Painless scripting - Using match_phrase along with must_not.exists

Hi,
I am currently using painless scripting to parse through a message field, extract the required information and create a new field consisting of only that information. The issue I'm facing is that if the query is hit multiple times, the field in each of the documents gets updated every time.
I wish to first check whether the field exists, and only update the document if it doesn't exist.

POST /index_name-DATE/doc/_update_by_query
{
  "query": {
    "bool": {
      "must_not": {
        "exists": {
          "field": "loginID"
        }
      }
    },
    "match_phrase": {
      "m": "\"|1000|||1|1|0|\""
    }
  },
  "script": {
    "lang": "painless",
    "source": "ctx._source.loginID = /.*\\| LOGIN_ID=(\\w{0,50})\\|.*/.matcher(ctx._source.m).replaceAll('$1')"
  }
}

I am unable to use both the required conditions together (must_not and match_phrase) and it is giving the following error message:

{
  "error": {
    "root_cause": [
      {
        "type": "parsing_exception",
        "reason": "[match_phrase] malformed query, expected [END_OBJECT] but found [FIELD_NAME]",
        "line": 1,
        "col": 53
      }
    ],
    "type": "parsing_exception",
    "reason": "[match_phrase] malformed query, expected [END_OBJECT] but found [FIELD_NAME]",
    "line": 1,
    "col": 53
  },
  "status": 400
}

Is there a way to achieve this?

You can't just stick multiple queries inside a "query" clause like that.

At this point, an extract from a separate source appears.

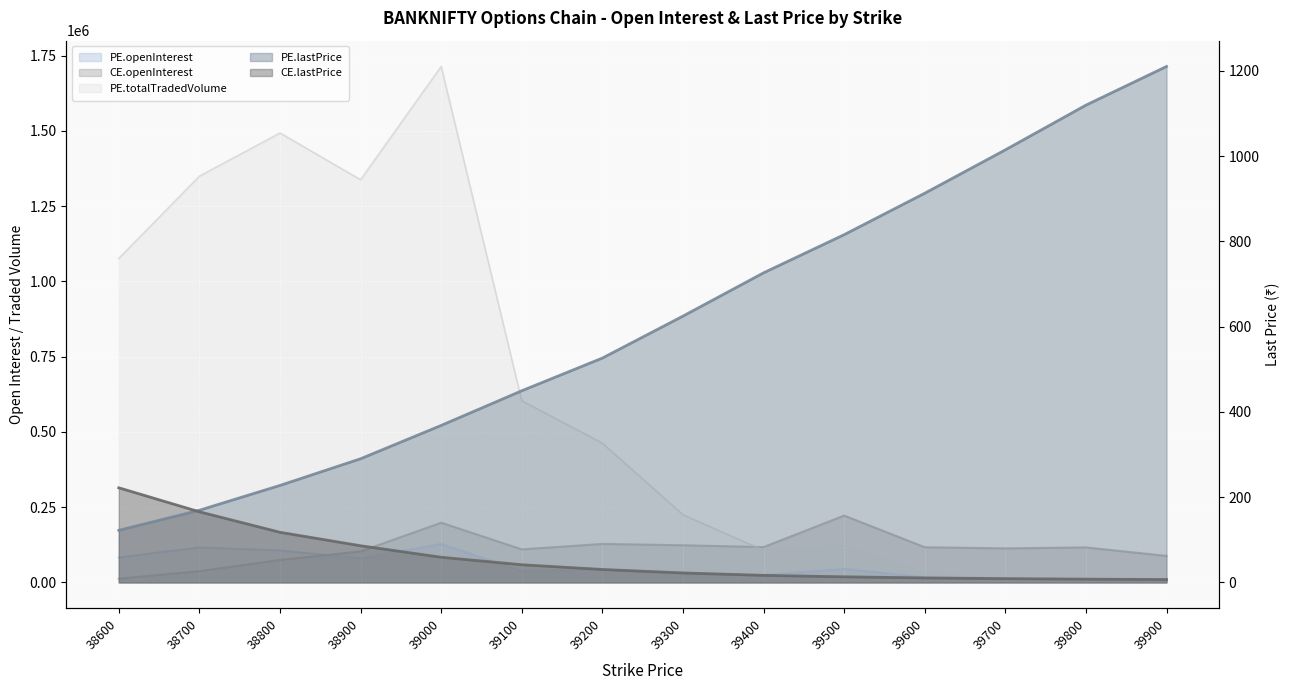

How many lines are shown in the chart?

5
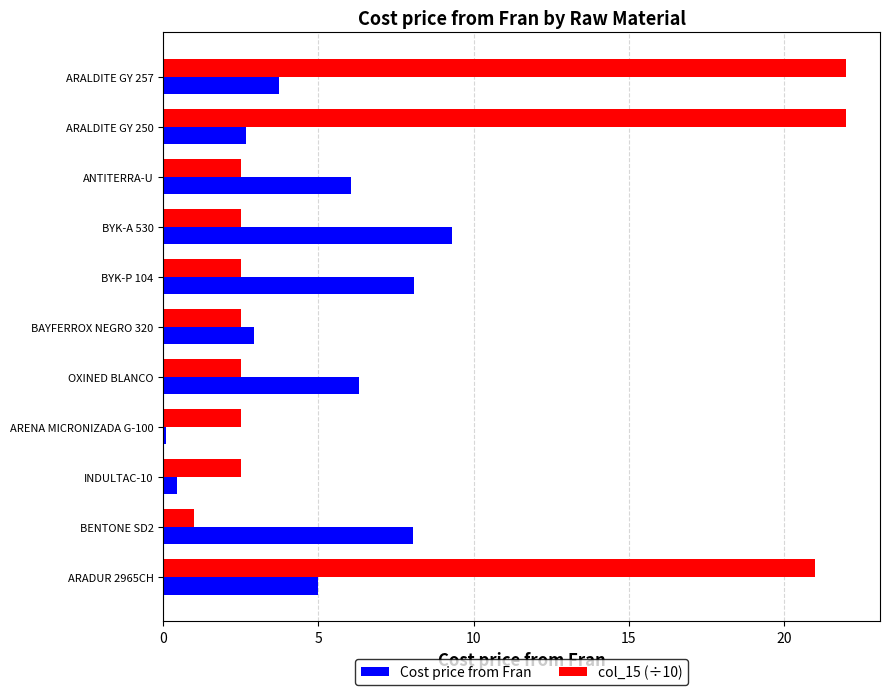

Between BYK-A 530 and BENTONE SD2, which series saw the biggest shift?

col_15 (÷10)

You need to combine them using a compound query like a bool query.

In this case, you could wrap your match_phrase in a filter clause of the bool query you already have. The following should work:

POST /index_name-DATE/doc/_update_by_query
{
  "query": {
    "bool": {
      "must_not": {
        "exists": {
          "field": "loginID"
        }
      },
      "filter": {
        "match_phrase": {
          "m": "\"|1000|||1|1|0|\""
        }
      }
    }
  },
  "script": {
    "lang": "painless",
    "source": """ctx._source.loginID = /.*\| LOGIN_ID=(\w{0,50})\|.*/.matcher(ctx._source.m).replaceAll('$1')"""
  }
}

Hey,

You saved my day ! @abdon Thanks for the help :tiger:

This topic was automatically closed 28 days after the last reply. New replies are no longer allowed.